Here are a few tips on Gracefully Handling Conflict:

  1. You are not a counselor: Unless you have a degree in counseling, your role is to be a spiritual counselor or guide. Do no harm. If the problem can not be solved in one to two meetings, then you should refer out to a licensed counselor in your area. You do not have to have all the answers.
  2. Address when the timing is right: The chances that the problem developed over night is rare. Keep that in mind. Sometimes it is right to drop everything and meet. At other times, you can wait a day or even a few days so they have your undivided attention and the ministry as a whole does not have to stop. In addition, this can help defuse the situation so that it is not emotionally driven. Also, some problems can be solved with a phone call while you are on your way to pick up your kids from school.
  3. Hear the Heart: When there is conflict, especially if it involves you in some way, it is easy to react. Do not react. Find your poker face. I have had students lash out at me, and I have had some crazy stories come across my desk. Nine times out of ten, I act like the person just said they stumped their toe. The more you react, they will react. Oftentimes what comes out when people are upset, tastes to the ears like spaghetti covered in jalapeño juice: crazy, out of order, and a little painful. If you can hear between the lines that will help tremendously. If a staff member is talking behind someones back, they could be trying to gain a case or leverage so they won’t be so insecure themselves. On the other side, the person could be speaking true concern. Discernment and hearing the heart behind the words is key.

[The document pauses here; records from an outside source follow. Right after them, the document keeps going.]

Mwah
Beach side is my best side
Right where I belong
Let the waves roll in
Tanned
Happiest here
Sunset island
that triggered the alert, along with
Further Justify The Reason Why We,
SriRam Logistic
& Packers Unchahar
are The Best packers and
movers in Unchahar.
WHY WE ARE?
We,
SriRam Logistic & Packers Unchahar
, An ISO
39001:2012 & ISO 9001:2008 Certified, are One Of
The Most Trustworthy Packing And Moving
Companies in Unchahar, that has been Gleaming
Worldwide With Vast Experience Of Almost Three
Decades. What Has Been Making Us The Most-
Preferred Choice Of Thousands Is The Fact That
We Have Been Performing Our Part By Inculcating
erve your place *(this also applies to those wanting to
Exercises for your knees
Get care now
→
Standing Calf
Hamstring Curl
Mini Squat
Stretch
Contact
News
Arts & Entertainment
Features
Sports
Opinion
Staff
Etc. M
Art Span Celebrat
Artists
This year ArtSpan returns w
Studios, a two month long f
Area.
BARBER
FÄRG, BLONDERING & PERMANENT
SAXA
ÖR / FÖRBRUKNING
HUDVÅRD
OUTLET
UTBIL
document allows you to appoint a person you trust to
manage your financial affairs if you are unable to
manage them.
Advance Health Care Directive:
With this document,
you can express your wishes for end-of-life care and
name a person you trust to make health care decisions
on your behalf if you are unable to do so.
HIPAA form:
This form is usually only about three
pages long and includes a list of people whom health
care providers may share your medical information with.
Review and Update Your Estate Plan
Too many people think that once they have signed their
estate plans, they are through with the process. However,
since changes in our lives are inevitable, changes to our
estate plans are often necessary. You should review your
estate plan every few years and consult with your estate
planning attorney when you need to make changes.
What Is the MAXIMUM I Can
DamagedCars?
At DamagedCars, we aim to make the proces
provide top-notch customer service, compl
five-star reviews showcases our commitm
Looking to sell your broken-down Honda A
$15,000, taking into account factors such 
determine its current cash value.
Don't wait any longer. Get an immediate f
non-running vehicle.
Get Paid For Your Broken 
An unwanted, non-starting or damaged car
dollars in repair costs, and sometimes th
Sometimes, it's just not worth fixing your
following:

  4. Speak the truth: Truth in love. There is a time to cover with love, repeat back what is said, pray, and affirm. At other times, someone, and it might be you or someone else, needs to step in and have a heart to heart on their stinkin’ thinkin,’ a rebellious attitude, or even a blind spot.
  5. Document: If there is a major blow up and you are either a part of it or a part in helping resolve it, then you might want to document what happened. Document the conclusion, dates and such. Write down even what you would of done differently. This is purely so that if another circumstance that is similar arises you are able to refer back to this as instruction or if it comes up again with the same person, then the issue may not truly be resolved. At that point, you may need to bring someone else in to help or refer out to someone else.